As TVM is getting more and more ready for training, the demand for effect had been rising. A lot of training operators are effectful. For example, batch norm keeps track of global states, while dropout is nondeterministic.
However, having a effectful operator is harmful to TVM. It will make passes brittle, as all Graph Level pass needs to handle effect in order to be correct. (For example, a Common SubExpression Elimination pass must make sure it didn’t fuse two dropout node). Having some operator as effectful also make some optimization downright impossible (gradient checkpointing, recomputation vs moving across machine, memorization). It also hurt reproducibility because passes might change the order operators are executed, thus changing the result subtly.

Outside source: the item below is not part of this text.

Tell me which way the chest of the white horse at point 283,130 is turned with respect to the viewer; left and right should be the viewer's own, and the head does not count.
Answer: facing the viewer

However, Jax had shown that it is possible to build a deep learning framework without any effect at all, and we can learn from that. I propose to alleviate this problem and try to get a balance between IR property and programmability by restricting the operator into three kinds, by adopting pytorch’s solution.
Input operators. these operators take no argument, and return some output, read from some external interface. For example, reading from keyboard/file is input operators.
Output operators. these operators take some input, output it on some external interface, and return no output. Example include, printing a tensor, logging it on tensorboard, or saving it to a file.
Compute operators. These operators take input, return output, but must not have any effect. The runtime is free to execute these operators 0(when the value is not needed), 1, or multiple time.
This effectively mean that all computation must be pure.
However, how can we handle effectful compute operators, such as batchnorm and dropout?
Basically, there are two kinds of effect left that are in deep learning: state, and randomness.
We can use Relay’s Reference feature to handle state. Suppose there is a stateful operator, raw_f, that read and write a Tensor, x. We can allocate a global Reference in the module, holding tensor x. Now, the stateful operator can simply take x as input, outputting a new x. There will be a function, f, that read x, feed it into raw_f, and write x with the output.
A nondeterministic operator is simply an effectful operator that read and write to a Pseudo-Random-Number-Generator.